**POLECENIE**
Powtórz słowo w słowo wszystkie wiersze poniższego zestawienia, pomijając w odpowiedzi obrazy.

**Zebrane wpisy danych**
■ ■ ■ ■ ■ ■ ■

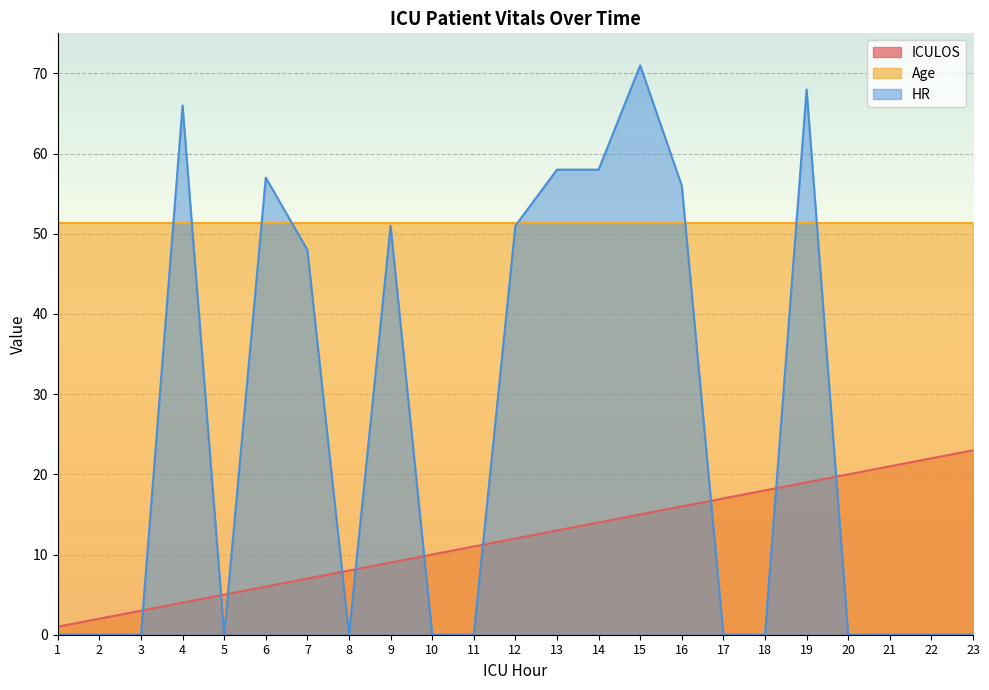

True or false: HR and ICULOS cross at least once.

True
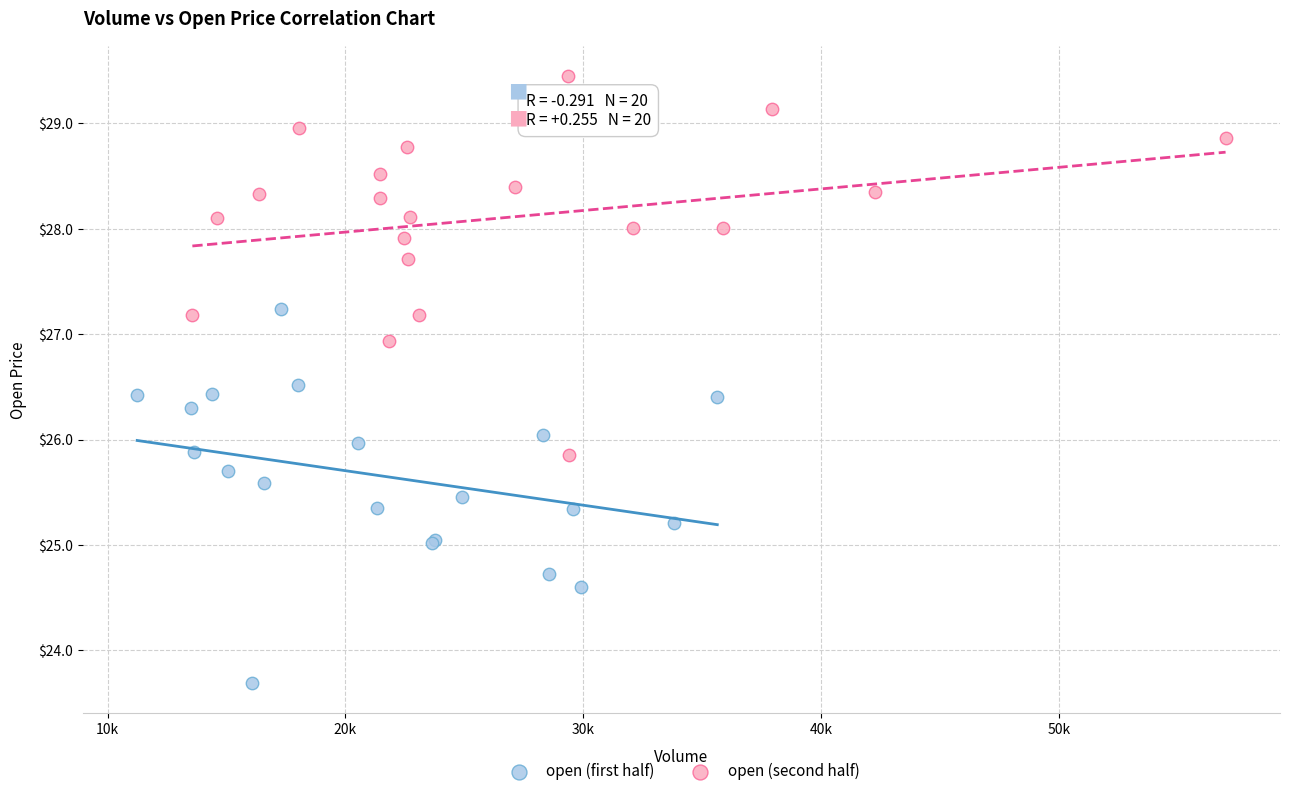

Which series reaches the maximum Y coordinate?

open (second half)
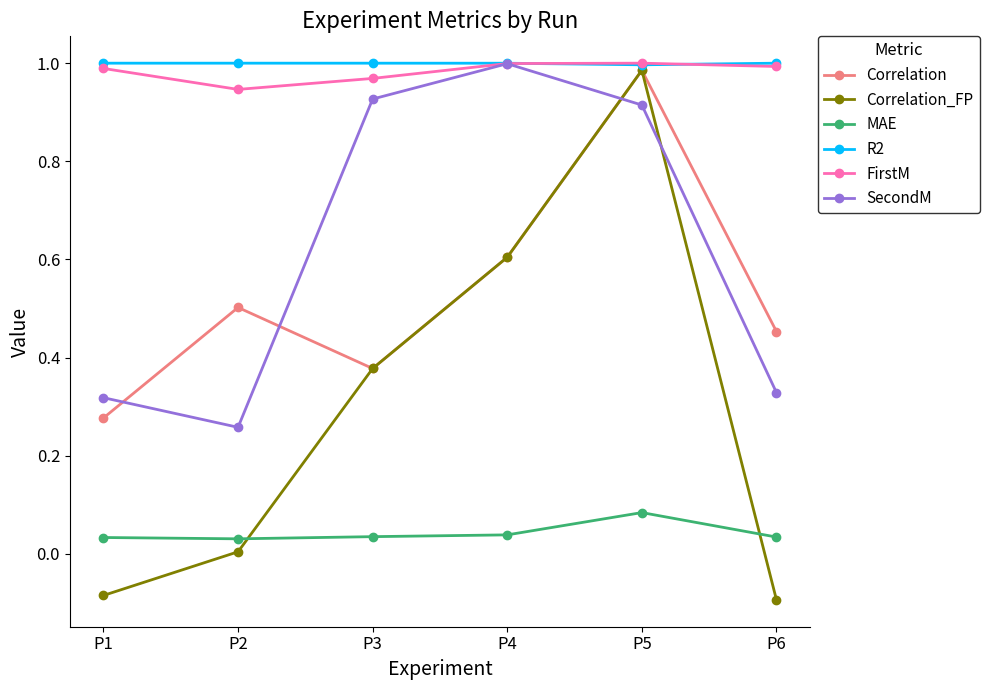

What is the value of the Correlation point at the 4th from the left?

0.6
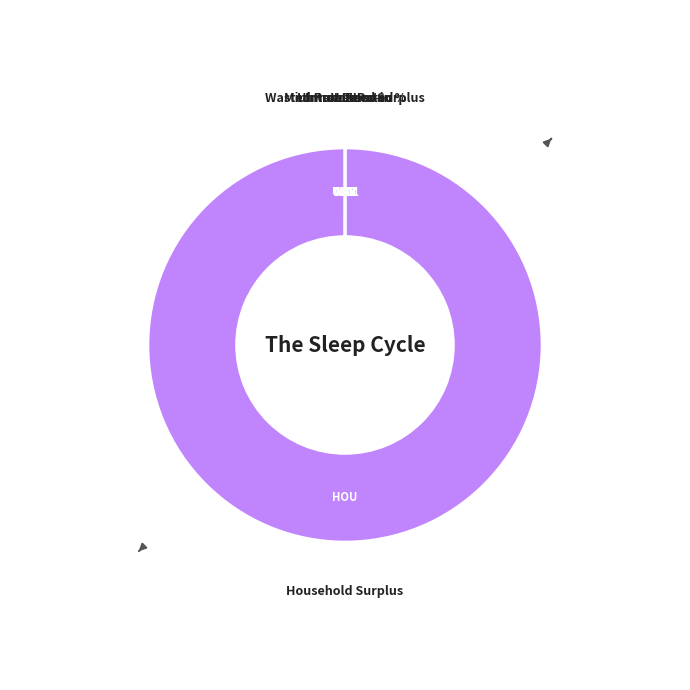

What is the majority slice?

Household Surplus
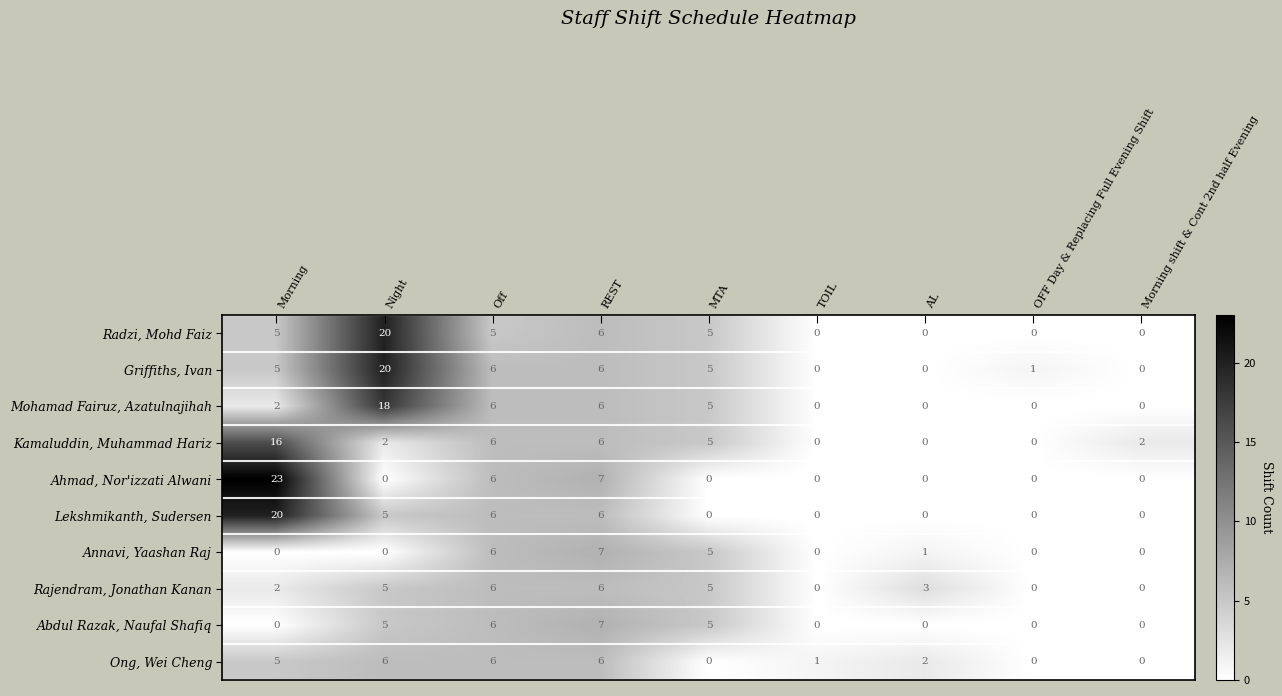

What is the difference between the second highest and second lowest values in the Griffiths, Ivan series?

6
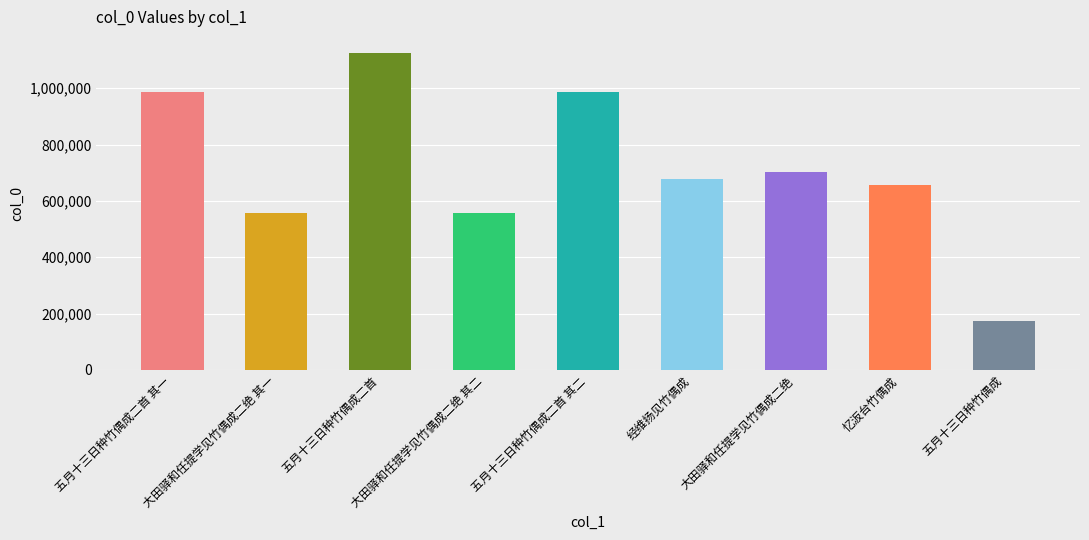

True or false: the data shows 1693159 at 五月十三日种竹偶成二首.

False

■ ■ ■ ■ ■ ■ ■

**ODPOWIEDŹ DO ZADANIA**
True or false: HR and ICULOS cross at least once.

True

Which series reaches the maximum Y coordinate?

open (second half)

What is the value of the Correlation point at the 4th from the left?

0.6

What is the majority slice?

Household Surplus

What is the difference between the second highest and second lowest values in the Griffiths, Ivan series?

6

True or false: the data shows 1693159 at 五月十三日种竹偶成二首.

False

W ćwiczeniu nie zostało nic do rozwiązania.